Reuters rapporte qu'Anthropic a discuté d'une acquisition de MatX pour environ 7 milliards de dollars. Deux personnes informées des échanges ont décrit cette piste au média, tandis qu'une troisième indique que les discussions de fusion ont depuis évolué vers l'idée d'un partenariat.

Il n'y a donc pas de rachat annoncé, encore moins de transaction conclue. Anthropic a refusé de commenter ces négociations auprès de Reuters et MatX n'a pas répondu. La raison de l'abandon du projet d'acquisition n'est pas connue.

MatX chercherait maintenant de nouveaux capitaux sur la base d'une valorisation d'environ 4 milliards de dollars. En février, la startup avait déjà levé 500 millions de dollars lors d'une série B.

MatX apporte exactement le savoir-faire qu'Anthropic essaie de construire

La société a été créée par Reiner Pope et Mike Gunter, deux anciens ingénieurs de Google ayant travaillé sur les TPU. Pope dirigeait notamment le développement logiciel IA lié aux accélérateurs de Google, tandis que Gunter avait participé à leur conception matérielle.

Le produit annoncé par MatX est très spécialisé. La société présente MatX One comme un accélérateur pensé pour les grands modèles, couvrant l'entraînement, le reinforcement learning ainsi que les différentes étapes de l'inférence.

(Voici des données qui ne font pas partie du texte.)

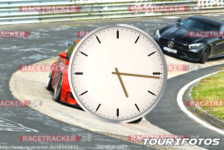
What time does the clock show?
5:16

Son architecture met notamment l'accent sur l'utilisation de SRAM pour conserver les poids avec une faible latence et de mémoire HBM pour les caches nécessaires aux longs contextes. MatX revendique également une interconnexion capable de monter vers des clusters comptant des centaines de milliers de puces. Ce sont des affirmations du constructeur ; le matériel n'est pas encore un produit largement disponible permettant une comparaison indépendante avec les dernières plateformes Nvidia.

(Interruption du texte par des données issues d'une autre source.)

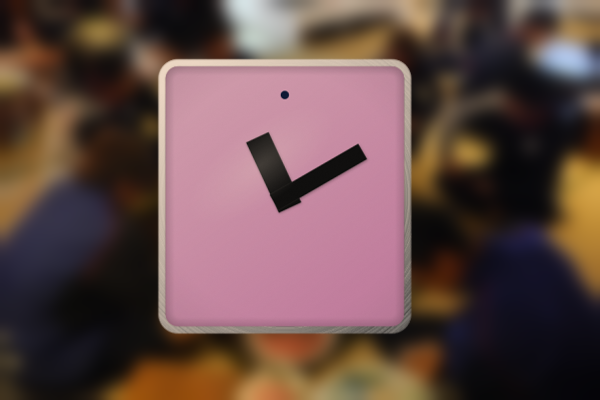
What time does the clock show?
11:10
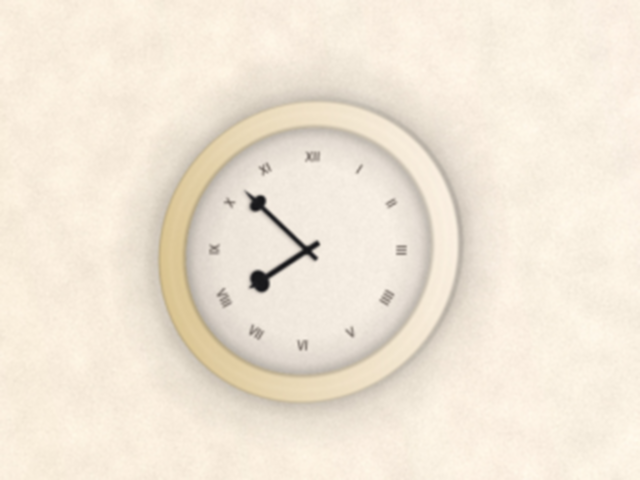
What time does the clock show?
7:52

TechCrunch rapportait en février que MatX prévoyait de produire ses puces avec TSMC et de commencer les livraisons en 2027.

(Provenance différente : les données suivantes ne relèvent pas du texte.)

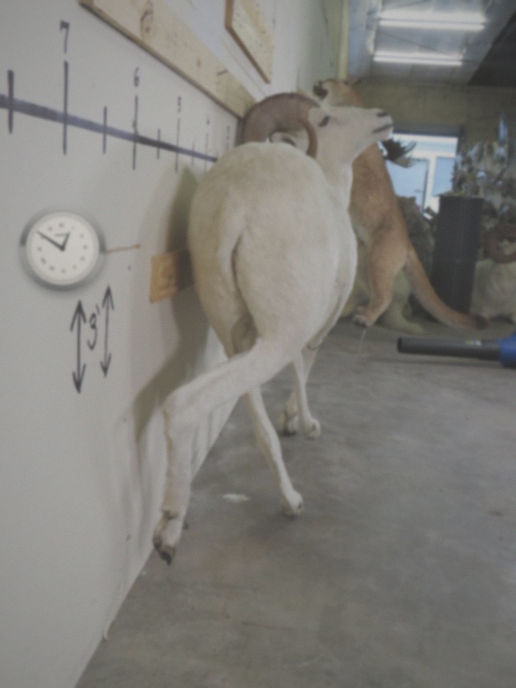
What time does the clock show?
12:51
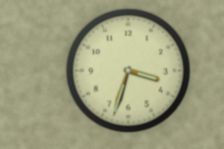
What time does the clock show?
3:33
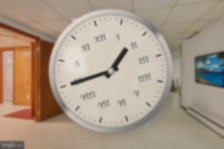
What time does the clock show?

Anthropic ne cherche plus seulement à acheter du calcul

Le point important est surtout ce que ces discussions disent de la stratégie d'Anthropic. Reuters indique que l'entreprise développe une équipe interne dédiée au silicium et rencontre plusieurs startups spécialisées. Elle n'a pas encore arrêté son approche définitive ni choisi une acquisition.

Anthropic a recruté cette semaine Amir Salek, vétéran des puces de Google. En juin, l'entreprise avait déjà embauché Clive Chan, ancien ingénieur d'OpenAI ayant travaillé sur le processeur maison du concurrent.

La piste MatX suggère notamment un intérêt pour une puce dédiée à l'entraînement, domaine sur lequel travaille la startup. Anthropic pourrait aussi finir par concevoir un accélérateur destiné à l'inférence. Pour l'instant, ce sont encore plusieurs scénarios étudiés plutôt qu'une feuille de route matérielle annoncée.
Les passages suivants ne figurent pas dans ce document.